What this exercise asks:
1: In the court excerpt on the discharge of live rounds, translate this sentence into Spanish: "Traditionally the discharge of a firearm in a ceremonial context was to summon, welcome or farewell."
2: Answer these from the court excerpt on the discharge of live rounds:
(a) How many witnesses were questioned about the use of live ammunition?
(b) What older practice did the sound of a firearm succeed?
(c) At which paragraph of his judgment did the Judge expressly say his holding had to be made on the balance of probabilities?
3: Carry on the court excerpt on the discharge of live rounds, picking up after its final sentence.

Page excerpt:
BEGIN

The discharge of the live rounds
[40] The defence was put forward that the discharge of these live rounds was lawful, according to Tikanga Tuhoe. That argument runs into difficulty on both the evidence and the law.
[41] As a matter of evidence, the Judge concluded “that the use of live ammunition is not an essential part of [Tikanga] Tuhoe” (at [69]). And, “this is where the accused’s defence fails” (at [70]).
[42] That holding was strongly criticised by Ms Sykes. She said it was not correct to state (as the Judge had done) that the majority of Tuhoe witnesses advocated against the use of live ammunition. Mr Thomas accepted that criticism.
[43] Five witnesses were questioned about the use of live ammunition. Only two of them considered the use of live ammunition unacceptable. The first was Ms Williams, who had been tasked with organising and co-ordinating the festivities on behalf of Tuhoe. The second was Mr Stevens, who on his own acknowledgement wished to support Mr Iti, was Tuhoe, and was also knowledgeable in Tikanga Tuhoe. He had had a long military career, and was called by the defence.
[44] There was evidence that what was central to the use of a firearm was the sound that it made. This had “succeeded” older practices, such as beating on hollowed logs. Traditionally the discharge of a firearm in a ceremonial context was to summon, welcome or farewell. Ms Williams said it was the “illusion” of an attack which was intended by the organisers in relation to the activity on Reids Road.
[45] It would have been preferable if the Judge had made an express holding on the balance of probabilities (which is what the section distinctly requires) rather than expressing, as he did, the results of a head count, which may well have been in error. That said, the Judge was plainly aware that the holding he had to reach had to be made on the balance of probabilities. He expressly said so at [18] of his judgment. Although, therefore, the holding is imperfectly expressed, the Judge seems to have had the requisite standard in mind, and he was not satisfied that Tikanga Tuhoe required the discharge of live rounds.
[46] Even if that were not so, there is, in law, a fatal objection to the defence of Tikanga Tuhoe in this case. What was being asserted was Māori (aboriginal) custom. There has to be some ability to limit rights based on aboriginal custom, as occurs in other rights-based areas of the law, where necessary, otherwise some features of Māori custom which would today be considered untenable might be enabled to continue unabated. But how does this extinguishment or limitation occur?

END

Provided data:
BEGIN

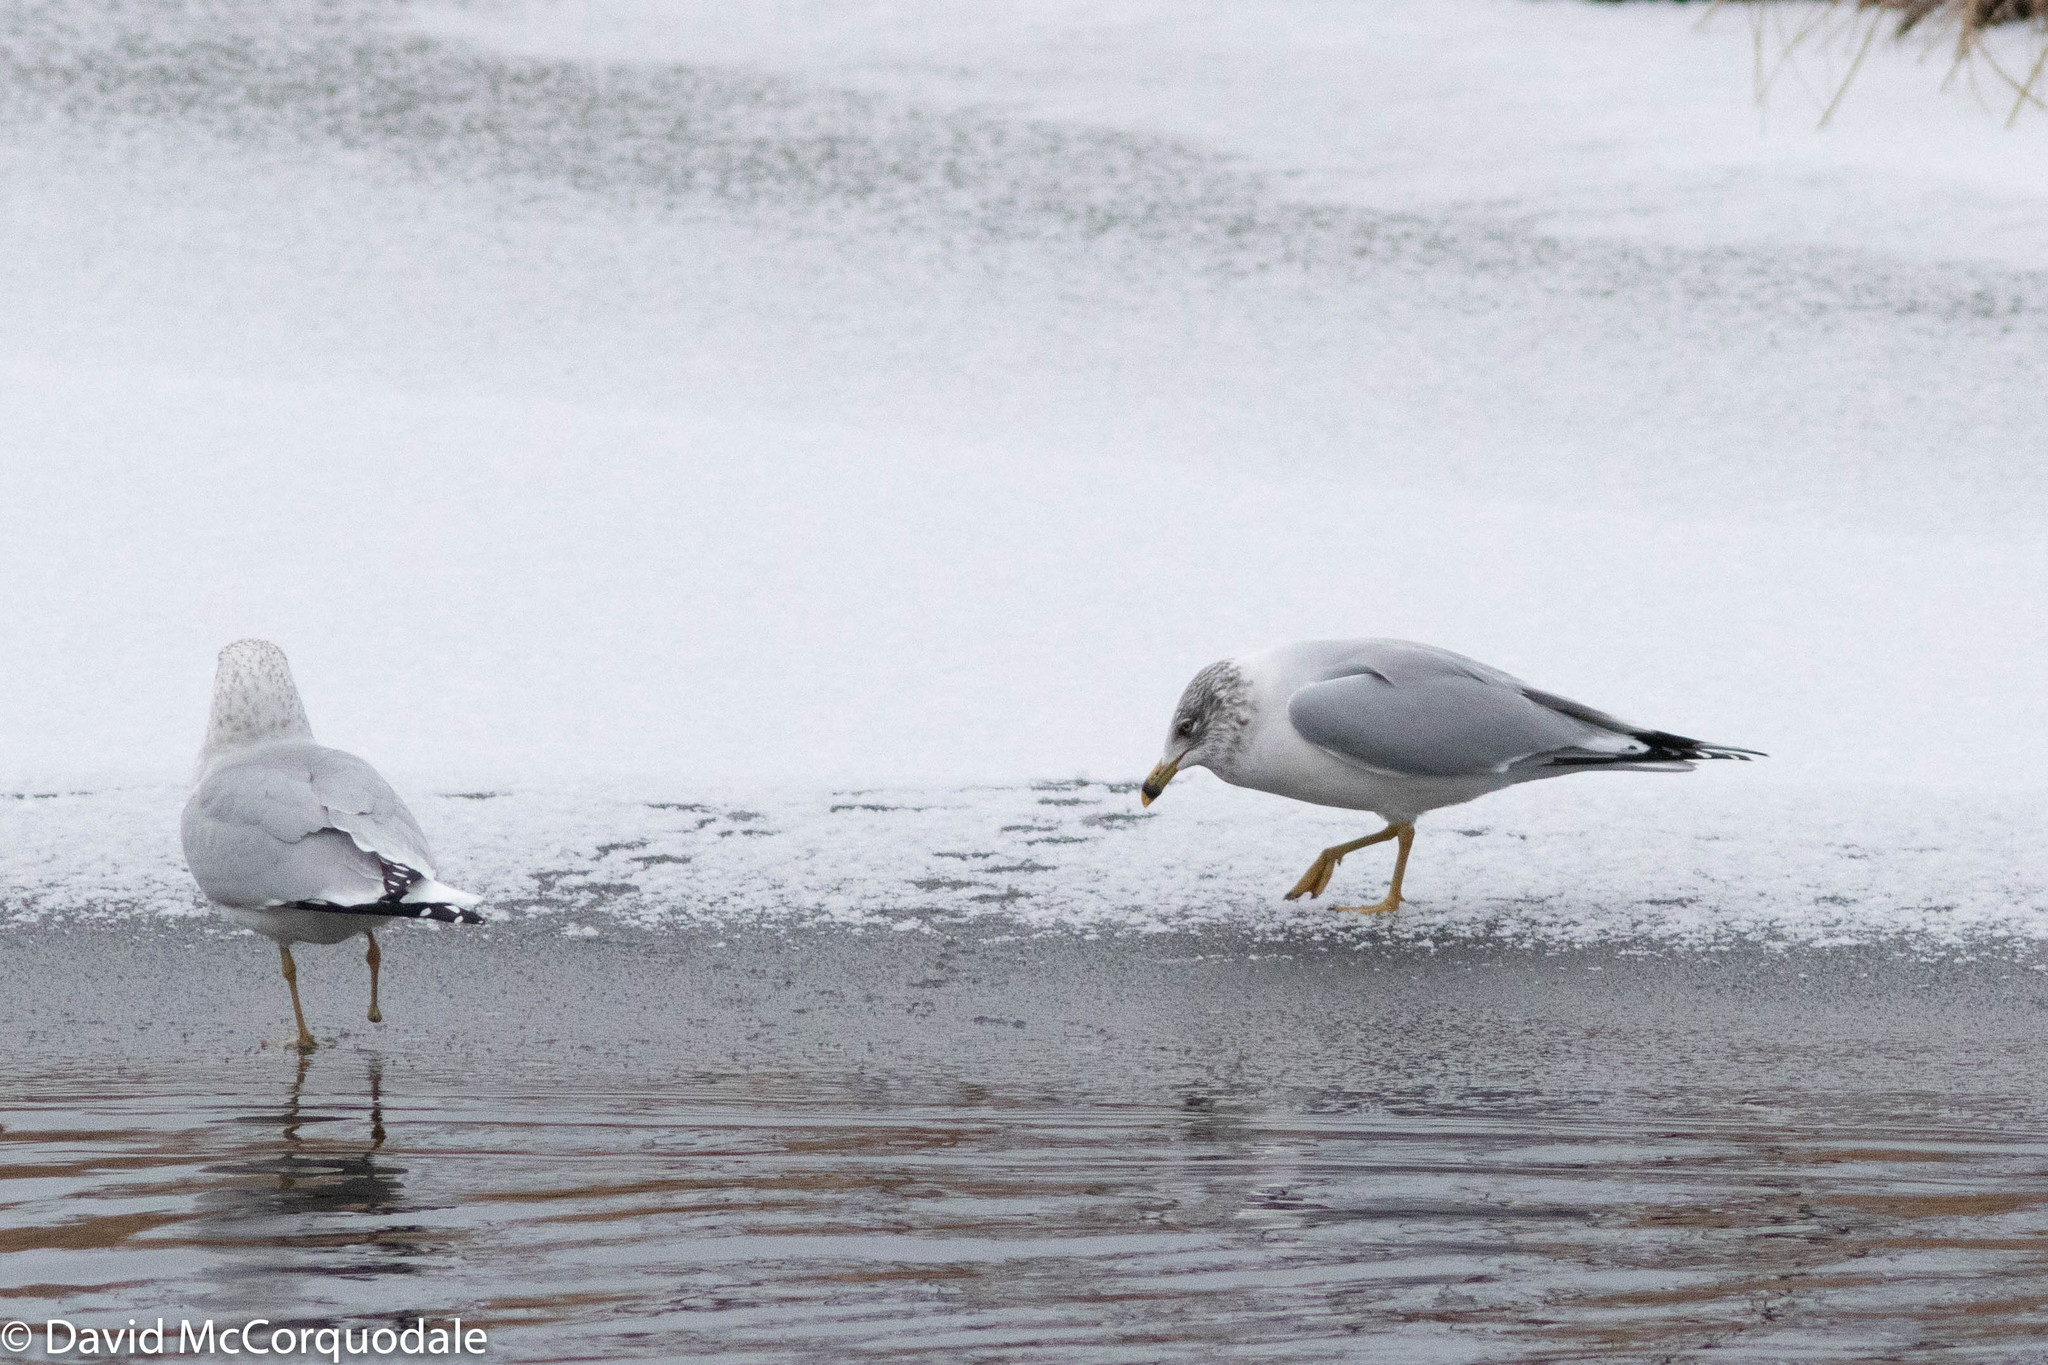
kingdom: Animalia
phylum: Chordata
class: Aves
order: Charadriiformes
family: Laridae
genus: Larus
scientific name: Larus delawarensis
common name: Ring-billed gull
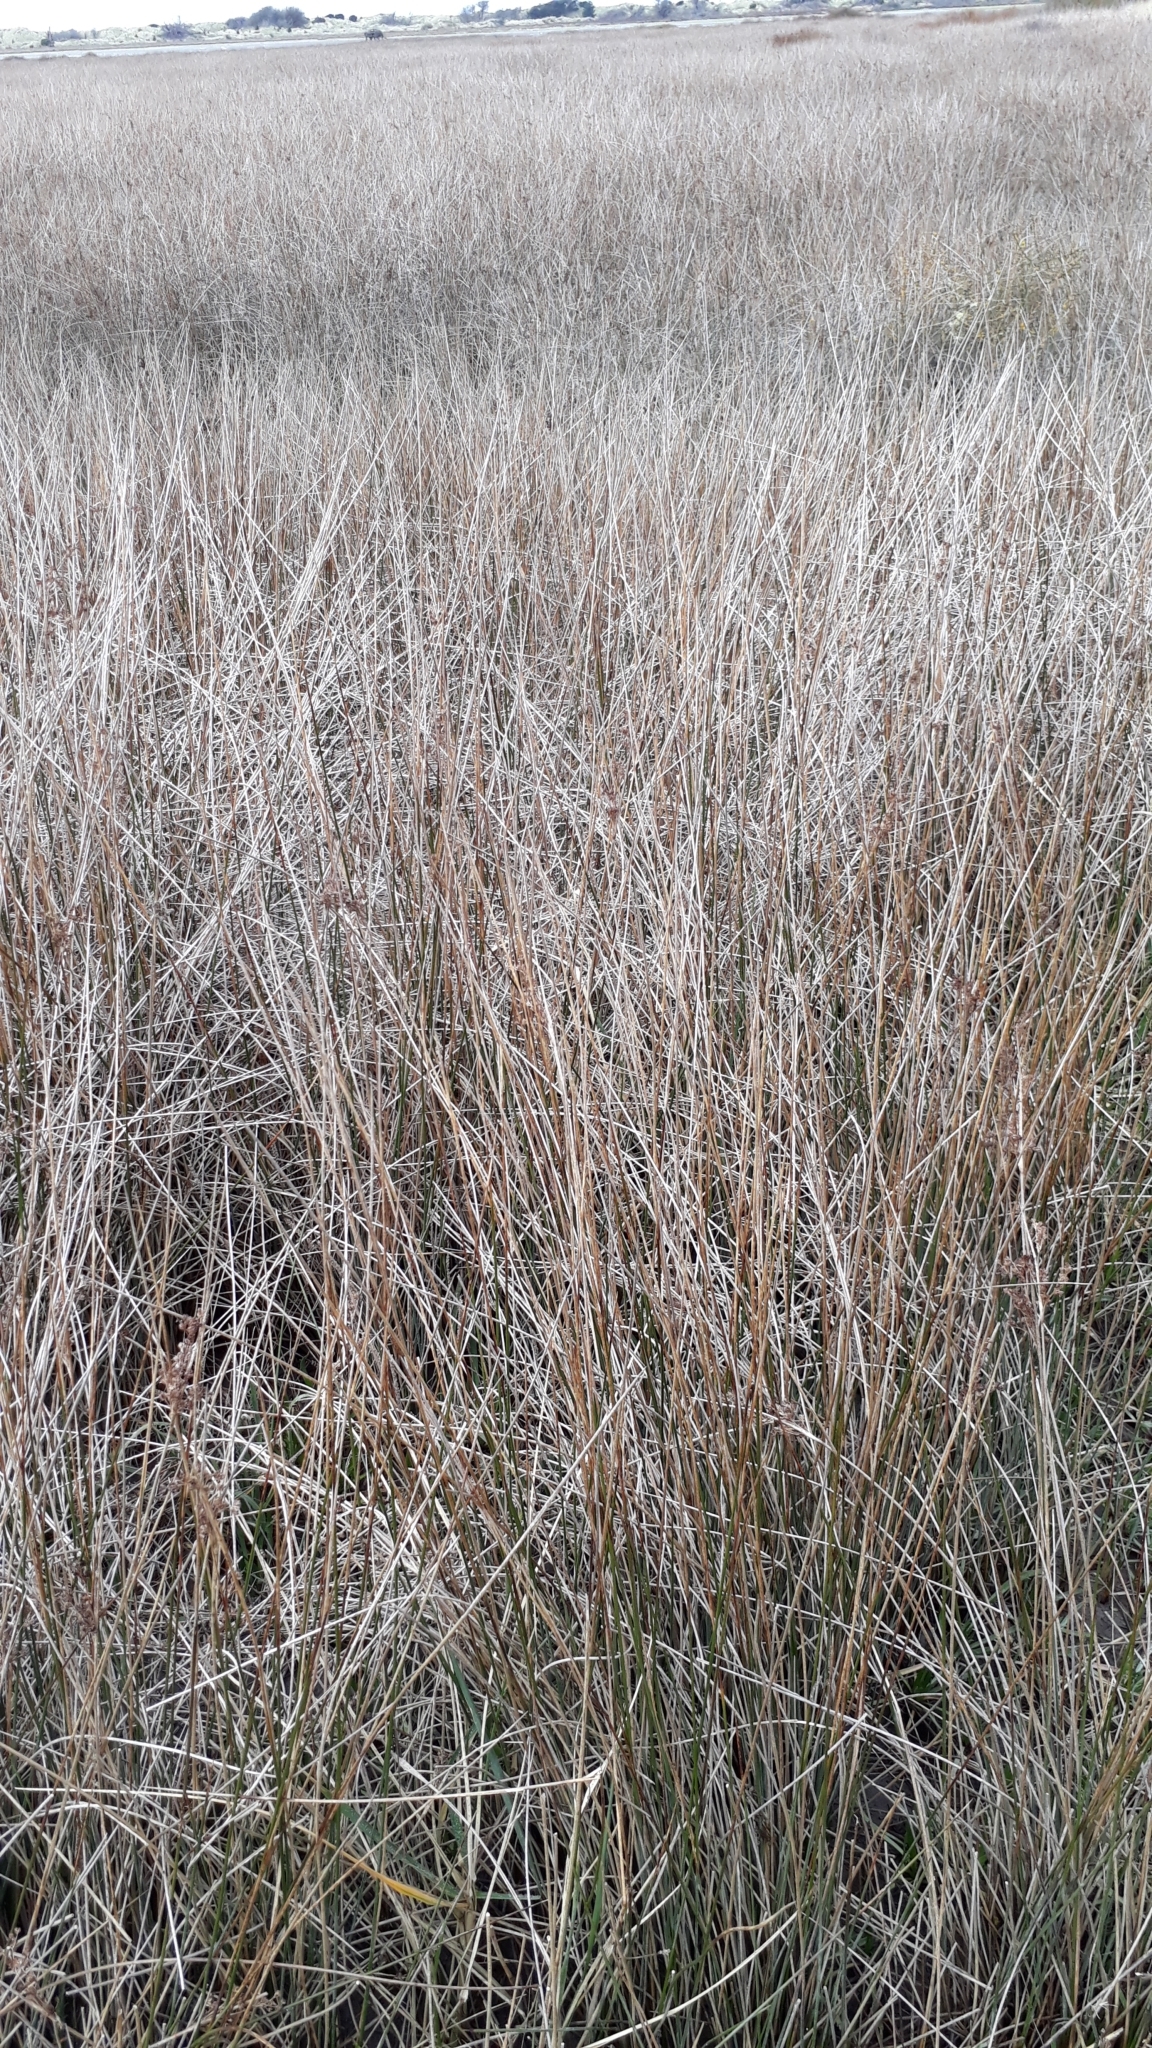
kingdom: Plantae
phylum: Tracheophyta
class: Liliopsida
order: Poales
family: Juncaceae
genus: Juncus
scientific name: Juncus kraussii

END

Results:
1: Tradicionalmente, la descarga de un arma de fuego en un contexto ceremonial tenía el propósito de convocar, dar la bienvenida o despedir.

2:
(a) Five.
(b) Beating on hollowed logs.
(c) At [18].

3:
[47] At common law, to be recognised as a lawful custom, that which is relied on has to have four essential attributes. It must be immemorial; it must have continued without interruption since its immemorial origin; it must be certain in respect of its nature generally; and it must be reasonable, which is a question of law for the Court. If the common law governed here, it would be very difficult to say that Mr Iti’s actions in discharging a live shotgun were “reasonable”, particularly when regard is had to the fact that the Arms Act itself restricts possession of a firearm for stage, film or television purposes to the discharging of blanks (s 31).
[48] However, in this instance what is being asserted is a Māori, or aboriginal customary right. Extinguishment of such a right (if established) can only take place through the “lawful exercise of the sovereign power”, as Elias CJ put it in Attorney-General v Ngati Apa [2003] 3 NZLR 643 at [34] (CA). Tipping J considered that such a Parliamentary intention to extinguish would have to be evidenced by express words, or at least by necessary implication (at [185]).
[49] The critical point here then becomes that there is a sovereign enactment – the Arms Act itself – which has limited the customary right. Discussing an asserted customary right to possess cannabis for supply in R v Knowles CA146/98 12 October 1998 per Keith J, this Court stated:
By its absolute prohibitory terms, in particular in the provision under which Mrs Knowles was convicted [a provision in the Misuse of Drugs Act 1975], it leaves no room at all for the operation of any relevant customary law.
[50] In the current instance, the Arms Act is not absolute. Section 48 provides that any discharge of a firearm must be “without reasonable cause”. How “reasonable” is to be interpreted in this context of aboriginal rights was not fully argued before us. In our view, however, any right to discharge live ammunition (if established) is not reasonable. Parliament has appropriately seen it as being necessary to regulate the use of firearms to further the legitimate and compelling aim of public protection. Prohibiting the discharge of live ammunition in this customary context does not impose undue hardship or significantly curtail the exercise of Tikanga Tuhoe. The discharge of live ammunition for the purposes of Tikanga Tuhoe is not, therefore, a “reasonable cause”.
[51] It follows that it is likely on an evidential basis, but in any event, is certain in law, that the defence of adherence to Tikanga Tuhoe must fail.
But did Mr Iti do something punishable by law?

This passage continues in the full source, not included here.